A Fusion of Domain-Specific Assistance and Robust Language Models in an Embodied Conversational Agent

Home AI Projects A Fusion of Domain-Specific Assistance and Robust Language Models in an Embodied Conversational Agent
Robust Language Models

The large language models LLMs possess the capability to engage with humans in real-time, offering insightful responses to a wide array of queries. Their surge in popularity came about with the advent of ChatGPT, an OpenAI creation that astounded users with its capacity to generate human-like responses.


Despite their widespread adoption, most LLMs remain generic in nature, lacking the fine-tuning necessary to provide precise information within specific domains. Contrastingly, chatbots and robots deployed in locales like airports, shopping malls, and public spaces predominantly rely on distinct forms of natural language processing (NLP) models.


A collaborative effort between researchers at Heriot-Watt University and Alana AI gave birth to FurChat—an embodied conversational agent rooted in LLM technology, customized to offer context-specific information. This innovative agent, detailed in a pre-published paper on arXiv, engages users in lively spoken dialogues through the utilization of the Furhat robot, an anthropomorphic robotic head.


Oliver Lemon, one of the project’s researchers, explained, “Our aim was to explore various facets of embodied AI for natural human interaction. We were particularly interested in amalgamating the broad ‘open domain’ conversations facilitated by LLMs like ChatGPT with the provision of specialized and valuable information, such as details about a specific building or organization (in our case, the UK National Robotarium). We’ve also developed a similar system for dispensing information about a hospital (the Broca hospital in Paris for the SPRING project) using an ARI robot and in the French language.”


The primary goal of their recent work was to tailor LLMs to context-specific discussions. Lemon and his team sought to assess these models’ capacity to generate appropriate facial expressions in alignment with the content a robot or avatar conveys during interactions.

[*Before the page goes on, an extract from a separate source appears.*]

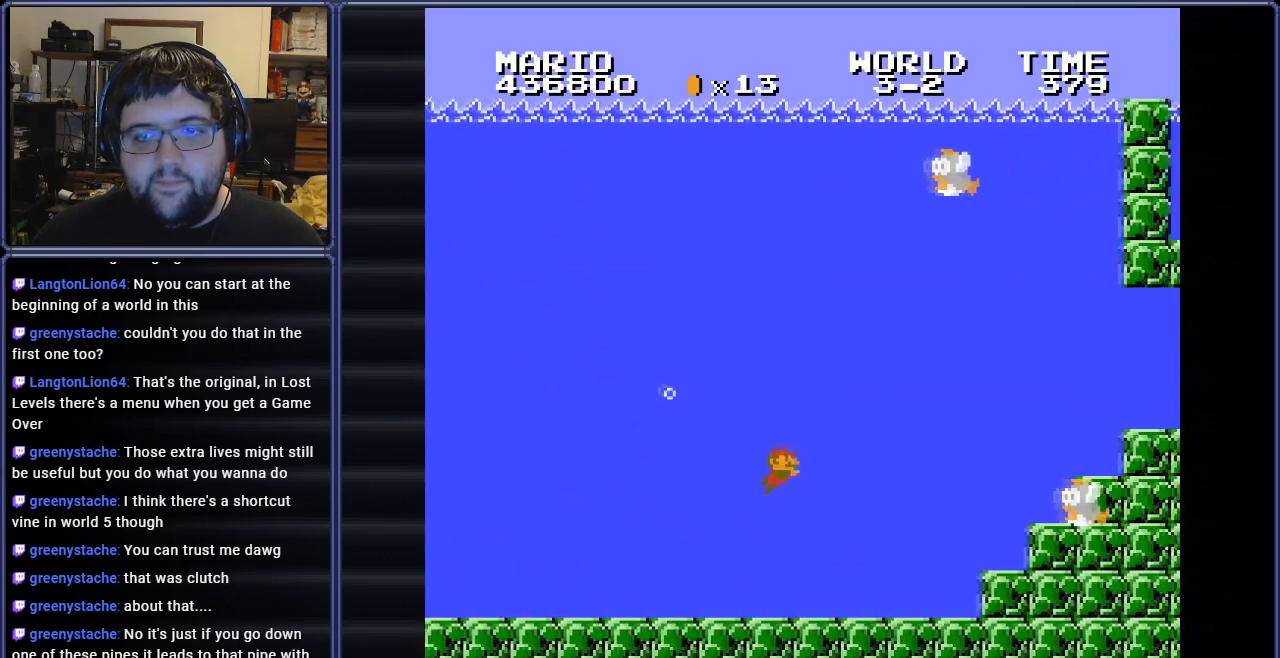
{"buttons": ["B", "DPAD_RIGHT"], "events": [[134, "A", "up"]]}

Lemon elucidated, “FurChat integrates a robust language model (LLM), such as ChatGPT or one of the numerous open-source alternatives like LLAMA, with a dynamically animated speech-enabled robot. To the best of our knowledge, it is the first system that seamlessly combines LLMs for both general conversation and specific information sourcing (e.g., data from organizational documents) with automated expressive robot animations.”


The responses and facial expressions of their embodied conversational agent emanate from the GPT 3.5 model and are subsequently conveyed verbally and physically through the Furhat robot.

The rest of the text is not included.